PROBLEM DESCRIPTION - Output the lines from the start of the items through the line that contains "common name: Common rustgill", both ends included, reproducing each one exactly.

SUPPLIED MATERIAL -
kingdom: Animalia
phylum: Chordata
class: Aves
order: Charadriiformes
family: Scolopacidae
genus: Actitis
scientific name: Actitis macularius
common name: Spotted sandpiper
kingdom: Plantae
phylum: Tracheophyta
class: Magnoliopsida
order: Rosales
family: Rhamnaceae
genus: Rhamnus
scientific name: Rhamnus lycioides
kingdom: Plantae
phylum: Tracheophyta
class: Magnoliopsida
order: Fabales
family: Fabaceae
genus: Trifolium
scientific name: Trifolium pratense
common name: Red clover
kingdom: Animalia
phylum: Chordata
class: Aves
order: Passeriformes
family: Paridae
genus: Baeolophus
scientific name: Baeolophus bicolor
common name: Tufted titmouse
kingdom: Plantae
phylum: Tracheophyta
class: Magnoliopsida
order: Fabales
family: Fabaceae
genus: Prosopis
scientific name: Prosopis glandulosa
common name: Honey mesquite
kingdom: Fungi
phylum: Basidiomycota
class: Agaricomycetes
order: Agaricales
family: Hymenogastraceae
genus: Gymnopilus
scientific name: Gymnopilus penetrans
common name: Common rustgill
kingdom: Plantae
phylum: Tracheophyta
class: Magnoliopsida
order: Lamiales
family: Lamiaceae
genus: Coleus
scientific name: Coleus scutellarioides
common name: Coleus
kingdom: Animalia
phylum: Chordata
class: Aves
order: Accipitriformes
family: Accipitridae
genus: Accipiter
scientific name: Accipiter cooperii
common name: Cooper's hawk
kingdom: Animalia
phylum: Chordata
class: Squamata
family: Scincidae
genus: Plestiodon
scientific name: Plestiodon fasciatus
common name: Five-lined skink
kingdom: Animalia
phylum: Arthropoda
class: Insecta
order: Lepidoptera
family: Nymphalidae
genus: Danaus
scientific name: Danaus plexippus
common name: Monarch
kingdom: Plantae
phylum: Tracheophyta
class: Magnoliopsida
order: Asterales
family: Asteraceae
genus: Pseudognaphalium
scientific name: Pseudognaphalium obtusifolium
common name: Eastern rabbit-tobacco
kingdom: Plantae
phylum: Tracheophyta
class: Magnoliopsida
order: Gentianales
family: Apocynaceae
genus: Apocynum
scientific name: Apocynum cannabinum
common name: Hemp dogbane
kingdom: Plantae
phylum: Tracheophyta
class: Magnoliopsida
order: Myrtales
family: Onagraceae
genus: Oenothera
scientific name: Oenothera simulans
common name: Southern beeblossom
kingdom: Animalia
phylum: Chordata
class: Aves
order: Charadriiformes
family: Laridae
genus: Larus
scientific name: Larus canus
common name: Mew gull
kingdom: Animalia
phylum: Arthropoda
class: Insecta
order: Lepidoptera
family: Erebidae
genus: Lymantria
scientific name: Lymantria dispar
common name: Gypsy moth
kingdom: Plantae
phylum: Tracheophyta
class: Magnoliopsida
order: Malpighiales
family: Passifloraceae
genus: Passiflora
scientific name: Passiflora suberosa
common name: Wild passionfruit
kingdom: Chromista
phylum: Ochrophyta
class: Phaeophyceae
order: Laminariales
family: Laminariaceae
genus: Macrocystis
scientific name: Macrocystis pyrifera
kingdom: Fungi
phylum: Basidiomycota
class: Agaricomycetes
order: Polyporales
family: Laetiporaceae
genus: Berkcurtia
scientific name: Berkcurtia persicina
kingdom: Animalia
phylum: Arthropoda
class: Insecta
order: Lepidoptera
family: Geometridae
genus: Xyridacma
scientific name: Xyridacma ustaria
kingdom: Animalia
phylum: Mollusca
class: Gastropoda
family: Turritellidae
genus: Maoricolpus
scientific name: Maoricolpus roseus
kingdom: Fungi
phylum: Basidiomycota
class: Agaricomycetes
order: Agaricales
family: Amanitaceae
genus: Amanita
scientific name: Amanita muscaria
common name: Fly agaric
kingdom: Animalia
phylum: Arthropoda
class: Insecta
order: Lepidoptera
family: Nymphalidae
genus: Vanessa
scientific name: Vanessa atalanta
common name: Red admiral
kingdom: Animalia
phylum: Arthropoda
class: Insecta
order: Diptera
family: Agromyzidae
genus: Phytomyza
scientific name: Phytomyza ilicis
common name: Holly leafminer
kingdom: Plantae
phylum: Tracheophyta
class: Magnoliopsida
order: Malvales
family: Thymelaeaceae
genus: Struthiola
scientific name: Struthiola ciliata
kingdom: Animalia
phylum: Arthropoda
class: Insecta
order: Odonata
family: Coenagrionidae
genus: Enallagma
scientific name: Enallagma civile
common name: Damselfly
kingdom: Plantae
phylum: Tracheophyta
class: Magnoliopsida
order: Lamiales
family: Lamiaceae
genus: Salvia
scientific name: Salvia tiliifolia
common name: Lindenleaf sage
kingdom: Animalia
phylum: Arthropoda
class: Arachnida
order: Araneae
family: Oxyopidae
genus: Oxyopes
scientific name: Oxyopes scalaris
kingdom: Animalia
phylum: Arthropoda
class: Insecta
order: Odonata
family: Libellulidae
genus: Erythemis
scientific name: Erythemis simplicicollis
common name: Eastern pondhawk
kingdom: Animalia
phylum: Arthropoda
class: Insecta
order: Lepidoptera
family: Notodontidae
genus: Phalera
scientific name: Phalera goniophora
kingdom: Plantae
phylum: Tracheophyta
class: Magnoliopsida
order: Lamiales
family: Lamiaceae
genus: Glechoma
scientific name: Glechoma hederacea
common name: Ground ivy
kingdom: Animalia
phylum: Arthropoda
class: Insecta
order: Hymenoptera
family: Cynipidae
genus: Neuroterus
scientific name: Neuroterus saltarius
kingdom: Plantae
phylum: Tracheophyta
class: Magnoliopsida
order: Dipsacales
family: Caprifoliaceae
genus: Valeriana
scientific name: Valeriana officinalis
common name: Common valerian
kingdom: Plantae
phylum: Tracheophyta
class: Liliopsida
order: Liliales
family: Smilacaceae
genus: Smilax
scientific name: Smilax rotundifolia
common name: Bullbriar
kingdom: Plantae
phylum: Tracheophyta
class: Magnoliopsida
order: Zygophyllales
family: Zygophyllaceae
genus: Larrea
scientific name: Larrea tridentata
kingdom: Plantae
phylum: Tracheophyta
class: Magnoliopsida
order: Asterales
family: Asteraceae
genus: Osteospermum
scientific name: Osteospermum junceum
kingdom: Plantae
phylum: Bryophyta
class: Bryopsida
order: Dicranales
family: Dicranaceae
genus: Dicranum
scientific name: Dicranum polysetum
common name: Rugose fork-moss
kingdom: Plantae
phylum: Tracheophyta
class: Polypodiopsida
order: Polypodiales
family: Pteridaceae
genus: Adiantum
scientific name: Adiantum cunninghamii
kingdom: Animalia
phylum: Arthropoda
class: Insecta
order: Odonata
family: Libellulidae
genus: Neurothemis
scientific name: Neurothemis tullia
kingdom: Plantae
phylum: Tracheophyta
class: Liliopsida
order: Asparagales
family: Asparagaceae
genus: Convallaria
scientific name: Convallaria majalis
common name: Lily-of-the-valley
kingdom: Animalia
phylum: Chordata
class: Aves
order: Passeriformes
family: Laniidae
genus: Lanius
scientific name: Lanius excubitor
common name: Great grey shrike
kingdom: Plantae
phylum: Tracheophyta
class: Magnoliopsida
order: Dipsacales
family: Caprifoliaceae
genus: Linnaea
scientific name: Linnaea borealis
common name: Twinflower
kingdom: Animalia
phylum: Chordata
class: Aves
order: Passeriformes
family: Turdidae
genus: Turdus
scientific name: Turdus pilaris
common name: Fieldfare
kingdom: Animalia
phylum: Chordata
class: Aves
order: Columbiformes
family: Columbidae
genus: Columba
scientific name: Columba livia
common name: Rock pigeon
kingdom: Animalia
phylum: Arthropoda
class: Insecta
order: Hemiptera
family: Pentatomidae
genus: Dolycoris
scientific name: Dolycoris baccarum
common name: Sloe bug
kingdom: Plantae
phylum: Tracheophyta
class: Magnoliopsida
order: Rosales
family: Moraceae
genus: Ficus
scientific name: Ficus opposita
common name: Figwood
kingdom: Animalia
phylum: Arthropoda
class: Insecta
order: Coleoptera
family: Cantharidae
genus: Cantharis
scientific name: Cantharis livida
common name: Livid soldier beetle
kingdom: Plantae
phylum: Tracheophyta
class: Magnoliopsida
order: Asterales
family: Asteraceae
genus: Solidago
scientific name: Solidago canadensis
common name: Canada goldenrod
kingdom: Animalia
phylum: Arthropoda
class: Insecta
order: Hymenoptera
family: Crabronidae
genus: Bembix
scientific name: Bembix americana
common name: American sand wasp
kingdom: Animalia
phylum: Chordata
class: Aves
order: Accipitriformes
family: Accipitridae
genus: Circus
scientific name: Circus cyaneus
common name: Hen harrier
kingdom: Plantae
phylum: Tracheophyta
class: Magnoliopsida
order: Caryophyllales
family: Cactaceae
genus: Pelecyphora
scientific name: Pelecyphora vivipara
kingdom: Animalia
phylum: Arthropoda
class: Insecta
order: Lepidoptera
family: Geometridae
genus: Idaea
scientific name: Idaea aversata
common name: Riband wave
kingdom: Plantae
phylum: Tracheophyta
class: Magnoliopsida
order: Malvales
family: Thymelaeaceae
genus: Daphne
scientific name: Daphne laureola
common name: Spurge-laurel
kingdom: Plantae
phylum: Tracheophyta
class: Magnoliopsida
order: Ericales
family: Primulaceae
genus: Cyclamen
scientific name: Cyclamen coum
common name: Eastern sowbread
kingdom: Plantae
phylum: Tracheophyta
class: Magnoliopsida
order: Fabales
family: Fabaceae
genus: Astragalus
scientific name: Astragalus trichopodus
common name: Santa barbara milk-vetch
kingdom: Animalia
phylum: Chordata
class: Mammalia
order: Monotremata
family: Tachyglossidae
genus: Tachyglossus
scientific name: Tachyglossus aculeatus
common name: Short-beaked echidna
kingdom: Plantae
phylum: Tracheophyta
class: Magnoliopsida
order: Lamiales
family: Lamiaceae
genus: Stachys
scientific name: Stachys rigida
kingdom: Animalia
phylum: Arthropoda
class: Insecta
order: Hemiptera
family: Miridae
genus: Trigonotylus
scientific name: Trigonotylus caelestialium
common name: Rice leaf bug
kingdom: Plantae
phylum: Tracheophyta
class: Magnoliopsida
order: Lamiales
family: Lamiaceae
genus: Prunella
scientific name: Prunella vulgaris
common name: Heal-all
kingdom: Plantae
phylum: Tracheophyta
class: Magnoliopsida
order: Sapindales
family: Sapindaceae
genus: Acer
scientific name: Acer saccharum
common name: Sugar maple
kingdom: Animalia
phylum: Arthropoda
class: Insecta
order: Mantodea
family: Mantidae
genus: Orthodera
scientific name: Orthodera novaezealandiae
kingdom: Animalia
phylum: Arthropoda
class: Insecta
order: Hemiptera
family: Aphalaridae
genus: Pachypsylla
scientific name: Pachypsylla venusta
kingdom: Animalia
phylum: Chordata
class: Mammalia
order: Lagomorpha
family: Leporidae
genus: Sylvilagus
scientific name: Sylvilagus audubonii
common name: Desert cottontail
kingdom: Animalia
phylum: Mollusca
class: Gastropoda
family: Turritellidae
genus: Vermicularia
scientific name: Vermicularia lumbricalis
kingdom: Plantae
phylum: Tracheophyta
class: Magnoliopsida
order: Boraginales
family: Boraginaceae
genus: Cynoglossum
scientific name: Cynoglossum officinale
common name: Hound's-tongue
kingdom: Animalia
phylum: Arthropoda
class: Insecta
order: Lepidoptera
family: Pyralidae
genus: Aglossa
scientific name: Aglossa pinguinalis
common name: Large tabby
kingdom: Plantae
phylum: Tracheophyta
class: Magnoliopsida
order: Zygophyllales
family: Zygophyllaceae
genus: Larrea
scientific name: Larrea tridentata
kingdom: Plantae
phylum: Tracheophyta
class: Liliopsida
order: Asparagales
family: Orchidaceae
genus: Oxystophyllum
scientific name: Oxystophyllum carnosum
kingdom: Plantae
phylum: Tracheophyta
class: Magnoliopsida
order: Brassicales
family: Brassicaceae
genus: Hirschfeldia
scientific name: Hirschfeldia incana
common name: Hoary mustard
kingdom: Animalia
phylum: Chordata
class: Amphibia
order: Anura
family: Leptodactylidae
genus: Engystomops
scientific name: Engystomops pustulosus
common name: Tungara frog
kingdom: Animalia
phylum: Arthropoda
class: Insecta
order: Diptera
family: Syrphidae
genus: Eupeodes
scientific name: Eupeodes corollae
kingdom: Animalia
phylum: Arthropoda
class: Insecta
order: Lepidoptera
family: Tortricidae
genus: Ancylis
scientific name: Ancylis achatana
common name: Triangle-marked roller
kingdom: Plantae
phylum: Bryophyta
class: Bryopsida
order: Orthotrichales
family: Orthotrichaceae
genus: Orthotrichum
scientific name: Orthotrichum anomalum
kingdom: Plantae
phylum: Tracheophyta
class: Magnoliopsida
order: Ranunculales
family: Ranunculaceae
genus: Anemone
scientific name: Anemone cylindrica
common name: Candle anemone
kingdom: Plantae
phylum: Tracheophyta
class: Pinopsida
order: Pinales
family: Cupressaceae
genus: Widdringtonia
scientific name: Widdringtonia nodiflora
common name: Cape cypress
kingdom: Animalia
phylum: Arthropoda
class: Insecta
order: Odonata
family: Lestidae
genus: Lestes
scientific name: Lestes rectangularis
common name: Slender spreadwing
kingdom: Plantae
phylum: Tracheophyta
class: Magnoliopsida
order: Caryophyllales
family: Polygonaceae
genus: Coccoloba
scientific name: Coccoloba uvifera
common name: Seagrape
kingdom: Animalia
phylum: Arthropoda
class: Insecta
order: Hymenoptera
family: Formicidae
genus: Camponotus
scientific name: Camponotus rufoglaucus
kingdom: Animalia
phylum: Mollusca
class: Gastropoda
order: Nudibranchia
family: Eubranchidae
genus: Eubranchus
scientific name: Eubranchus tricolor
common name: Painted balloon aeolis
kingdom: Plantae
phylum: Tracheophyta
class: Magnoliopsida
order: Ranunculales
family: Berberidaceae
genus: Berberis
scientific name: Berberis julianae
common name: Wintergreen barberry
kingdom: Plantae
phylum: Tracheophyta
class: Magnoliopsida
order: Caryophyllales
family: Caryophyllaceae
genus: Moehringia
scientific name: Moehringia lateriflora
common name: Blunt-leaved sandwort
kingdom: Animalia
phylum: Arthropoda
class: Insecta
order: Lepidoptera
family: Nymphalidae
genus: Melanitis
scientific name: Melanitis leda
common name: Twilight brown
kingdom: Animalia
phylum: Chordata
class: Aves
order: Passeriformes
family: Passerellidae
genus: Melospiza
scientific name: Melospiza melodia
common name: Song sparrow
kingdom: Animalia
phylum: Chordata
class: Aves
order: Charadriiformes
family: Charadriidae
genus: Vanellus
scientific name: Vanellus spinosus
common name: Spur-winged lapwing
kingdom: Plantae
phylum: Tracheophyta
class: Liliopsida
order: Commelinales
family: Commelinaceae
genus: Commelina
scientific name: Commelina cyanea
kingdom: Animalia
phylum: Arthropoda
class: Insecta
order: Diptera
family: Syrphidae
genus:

SOLUTION TO THE EXERCISE -
kingdom: Animalia
phylum: Chordata
class: Aves
order: Charadriiformes
family: Scolopacidae
genus: Actitis
scientific name: Actitis macularius
common name: Spotted sandpiper
kingdom: Plantae
phylum: Tracheophyta
class: Magnoliopsida
order: Rosales
family: Rhamnaceae
genus: Rhamnus
scientific name: Rhamnus lycioides
kingdom: Plantae
phylum: Tracheophyta
class: Magnoliopsida
order: Fabales
family: Fabaceae
genus: Trifolium
scientific name: Trifolium pratense
common name: Red clover
kingdom: Animalia
phylum: Chordata
class: Aves
order: Passeriformes
family: Paridae
genus: Baeolophus
scientific name: Baeolophus bicolor
common name: Tufted titmouse
kingdom: Plantae
phylum: Tracheophyta
class: Magnoliopsida
order: Fabales
family: Fabaceae
genus: Prosopis
scientific name: Prosopis glandulosa
common name: Honey mesquite
kingdom: Fungi
phylum: Basidiomycota
class: Agaricomycetes
order: Agaricales
family: Hymenogastraceae
genus: Gymnopilus
scientific name: Gymnopilus penetrans
common name: Common rustgill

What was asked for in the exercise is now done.